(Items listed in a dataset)

'''

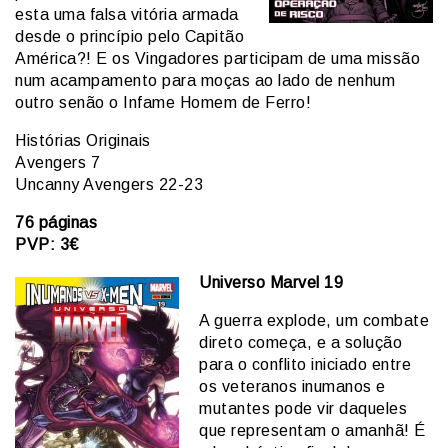
esta uma falsa vitória armada
desde o princípio pelo Capitão
América?! E os Vingadores participam de uma missão
num acampamento para moças ao lado de nenhum
outro senão o Infame Homem de Ferro!
Histórias Originais
Avengers 7
Uncanny Avengers 22-23
76 páginas
PVP: 3€
Universo Marvel 19
A guerra explode, um combate
direto começa, e a solução
para o conflito iniciado entre
os veteranos inumanos e
mutantes pode vir daqueles
que representam o amanhã! É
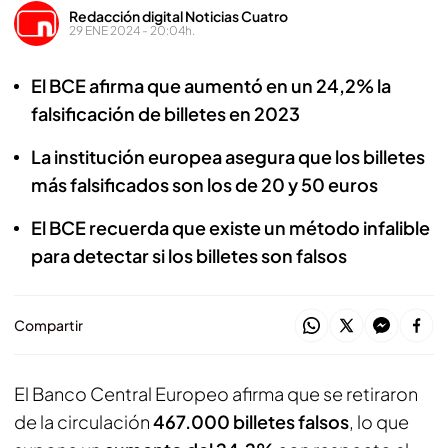
Redacción digital Noticias Cuatro
29 ENE 2024 - 20:04h.
El BCE afirma que aumentó en un 24,2% la
falsificación de billetes en 2023
La institución europea asegura que los billetes
más falsificados son los de 20 y 50 euros
El BCE recuerda que existe un método infalible
para detectar si los billetes son falsos
Compartir
El Banco Central Europeo afirma que se retiraron
de la circulación
467.000 billetes falsos
, lo que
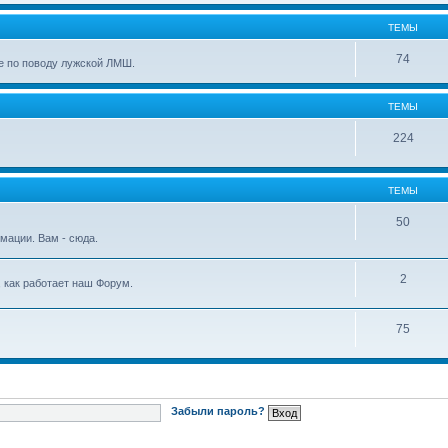
ТЕМЫ
74
е по поводу лужской ЛМШ.
ТЕМЫ
224
ТЕМЫ
50
мации. Вам - сюда.
2
, как работает наш Форум.
75
Забыли пароль?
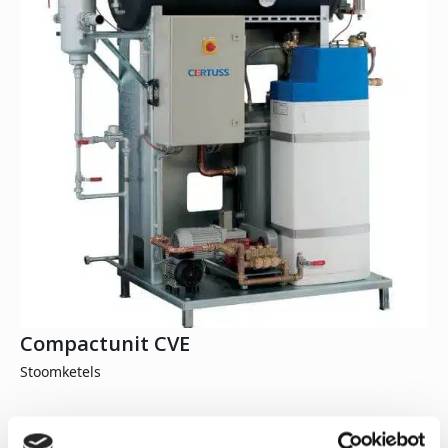
Compactunit CVE
Stoomketels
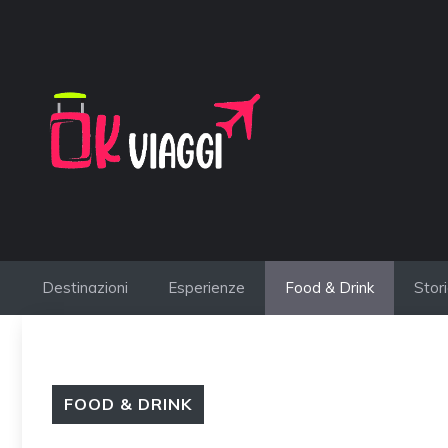
Vai
al
contenuto
Destinazioni
Esperienze
Food & Drink
Stor
FOOD & DRINK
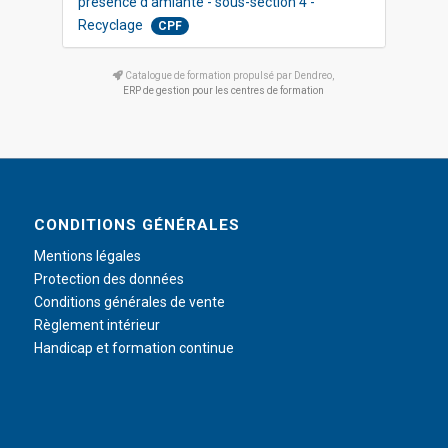
présence d’amiante - sous-section 4 -
Recyclage
CPF
Catalogue de formation propulsé par Dendreo,
ERP de gestion pour les centres de formation
CONDITIONS GÉNÉRALES
Mentions légales
Protection des données
Conditions générales de vente
Règlement intérieur
Handicap et formation continue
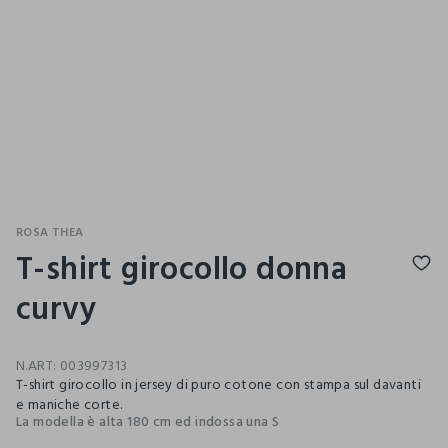
ROSA THEA
T-shirt girocollo donna
curvy
N.ART:
003997313
T-shirt girocollo in jersey di puro cotone con stampa sul davanti
e maniche corte.
La modella è alta 180 cm ed indossa una S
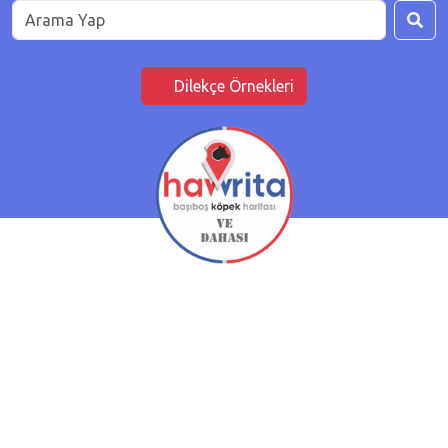
Dilekçe Örnekleri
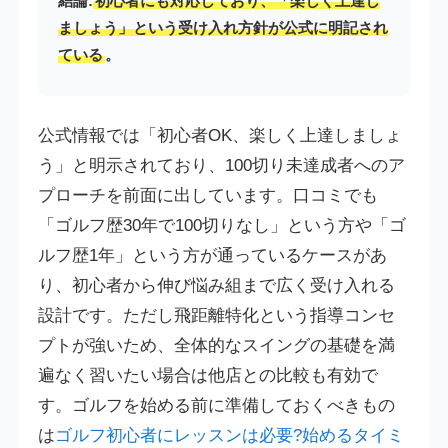
結論:
初心者にも対応しており、「楽しく上達し
ましょう」という受け入れ方針が公式に明記され
ている
。
公式情報では「初心者OK、楽しく上達しましょ
う」と明示されており、100切り未達成者へのア
プローチを前面に出しています。口コミでも
「ゴルフ歴30年で100切りなし」という方や「ゴ
ルフ歴1年」という方が通っているケースがあ
り、初心者から伸び悩み組まで広く受け入れる
設計です。ただし飛距離特化という指導コンセ
プトが強いため、全体的なスイングの基礎を満
遍なく習いたい場合は他店との比較も有効で
す。ゴルフを始める前に準備しておくべきもの
は
ゴルフ初心者にレッスンは必要?始めるタイミ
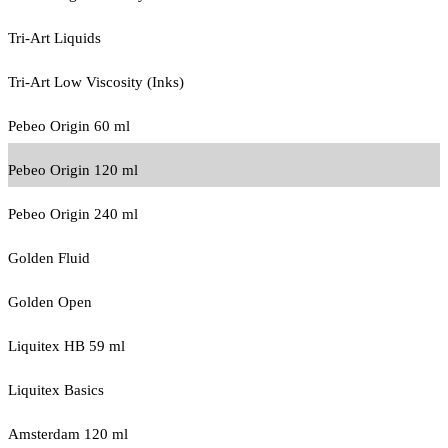
Tri-Art Liquids
Tri-Art Low Viscosity (Inks)
Pebeo Origin 60 ml
Pebeo Origin 120 ml
Pebeo Origin 240 ml
Golden Fluid
Golden Open
Liquitex HB 59 ml
Liquitex Basics
Amsterdam 120 ml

'''

• **DIRECTIONS**
Please rewrite the text of all the rows above, replacing "Pebeo Origin" with "Pebeo Studio" and keeping everything else unchanged. Leave out the pictures.

• **WRITTEN RESPONSE**
esta uma falsa vitória armada
desde o princípio pelo Capitão
América?! E os Vingadores participam de uma missão
num acampamento para moças ao lado de nenhum
outro senão o Infame Homem de Ferro!
Histórias Originais
Avengers 7
Uncanny Avengers 22-23
76 páginas
PVP: 3€
Universo Marvel 19
A guerra explode, um combate
direto começa, e a solução
para o conflito iniciado entre
os veteranos inumanos e
mutantes pode vir daqueles
que representam o amanhã! É
Redacción digital Noticias Cuatro
29 ENE 2024 - 20:04h.
El BCE afirma que aumentó en un 24,2% la
falsificación de billetes en 2023
La institución europea asegura que los billetes
más falsificados son los de 20 y 50 euros
El BCE recuerda que existe un método infalible
para detectar si los billetes son falsos
Compartir
El Banco Central Europeo afirma que se retiraron
de la circulación
467.000 billetes falsos
, lo que
ТЕМЫ
74
е по поводу лужской ЛМШ.
ТЕМЫ
224
ТЕМЫ
50
мации. Вам - сюда.
2
, как работает наш Форум.
75
Забыли пароль?
Compactunit CVE
Stoomketels
Vai
al
contenuto
Destinazioni
Esperienze
Food & Drink
Stor
FOOD & DRINK
présence d’amiante - sous-section 4 -
Recyclage
CPF
Catalogue de formation propulsé par Dendreo,
ERP de gestion pour les centres de formation
CONDITIONS GÉNÉRALES
Mentions légales
Protection des données
Conditions générales de vente
Règlement intérieur
Handicap et formation continue
ROSA THEA
T-shirt girocollo donna
curvy
N.ART:
003997313
T-shirt girocollo in jersey di puro cotone con stampa sul davanti
e maniche corte.
La modella è alta 180 cm ed indossa una S
Dilekçe Örnekleri
結論:
初心者にも対応しており、「楽しく上達し
ましょう」という受け入れ方針が公式に明記され
ている
。
公式情報では「初心者OK、楽しく上達しましょ
う」と明示されており、100切り未達成者へのア
プローチを前面に出しています。口コミでも
「ゴルフ歴30年で100切りなし」という方や「ゴ
ルフ歴1年」という方が通っているケースがあ
り、初心者から伸び悩み組まで広く受け入れる
設計です。ただし飛距離特化という指導コンセ
プトが強いため、全体的なスイングの基礎を満
遍なく習いたい場合は他店との比較も有効で
す。ゴルフを始める前に準備しておくべきもの
は
ゴルフ初心者にレッスンは必要?始めるタイミ
Tri-Art Liquids
Tri-Art Low Viscosity (Inks)
Pebeo Studio 60 ml
Pebeo Studio 120 ml
Pebeo Studio 240 ml
Golden Fluid
Golden Open
Liquitex HB 59 ml
Liquitex Basics
Amsterdam 120 ml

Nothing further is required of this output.